◆ **TASK DESCRIPTION**: Working through the lines below, return each one that holds "Solaris".

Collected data

━━━━━━

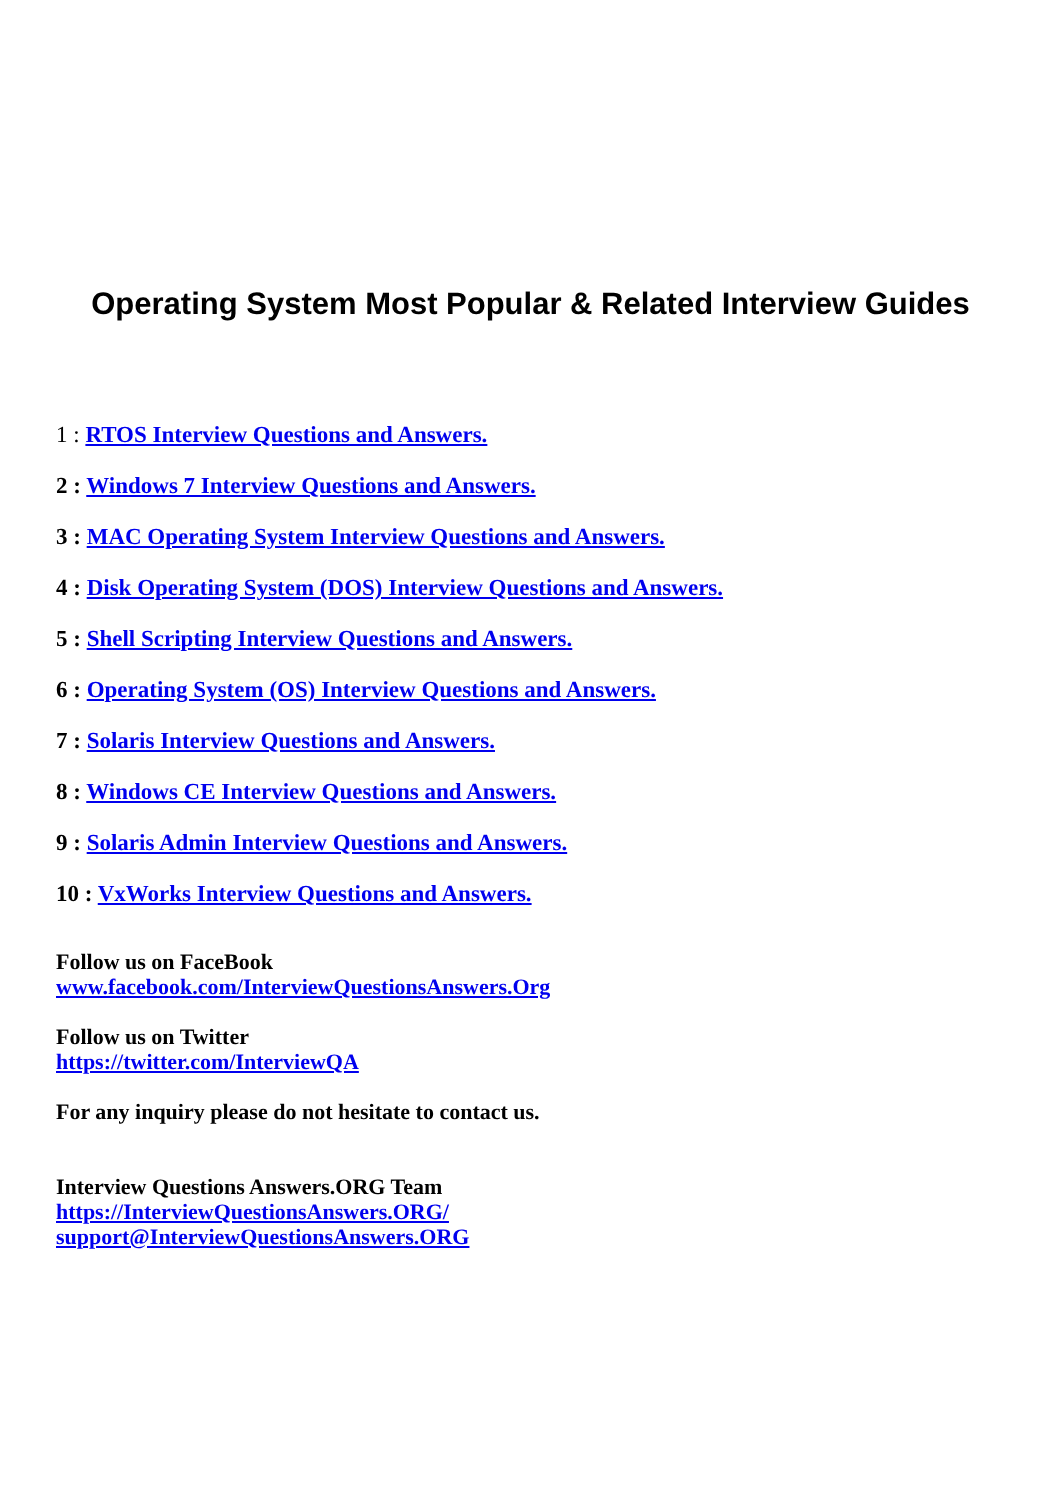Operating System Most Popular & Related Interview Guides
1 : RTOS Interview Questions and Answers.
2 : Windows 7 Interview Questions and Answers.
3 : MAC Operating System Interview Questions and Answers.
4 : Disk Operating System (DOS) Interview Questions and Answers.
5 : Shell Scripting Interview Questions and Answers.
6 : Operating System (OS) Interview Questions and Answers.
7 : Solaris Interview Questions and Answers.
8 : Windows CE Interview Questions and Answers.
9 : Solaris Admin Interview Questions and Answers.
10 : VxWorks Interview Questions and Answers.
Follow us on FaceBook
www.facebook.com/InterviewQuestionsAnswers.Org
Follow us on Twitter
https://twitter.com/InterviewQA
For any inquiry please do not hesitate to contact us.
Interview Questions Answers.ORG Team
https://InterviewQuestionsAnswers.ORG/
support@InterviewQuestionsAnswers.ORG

━━━━━━

◆ **ANSWER FOR THE TASK**:
7 : Solaris Interview Questions and Answers.
9 : Solaris Admin Interview Questions and Answers.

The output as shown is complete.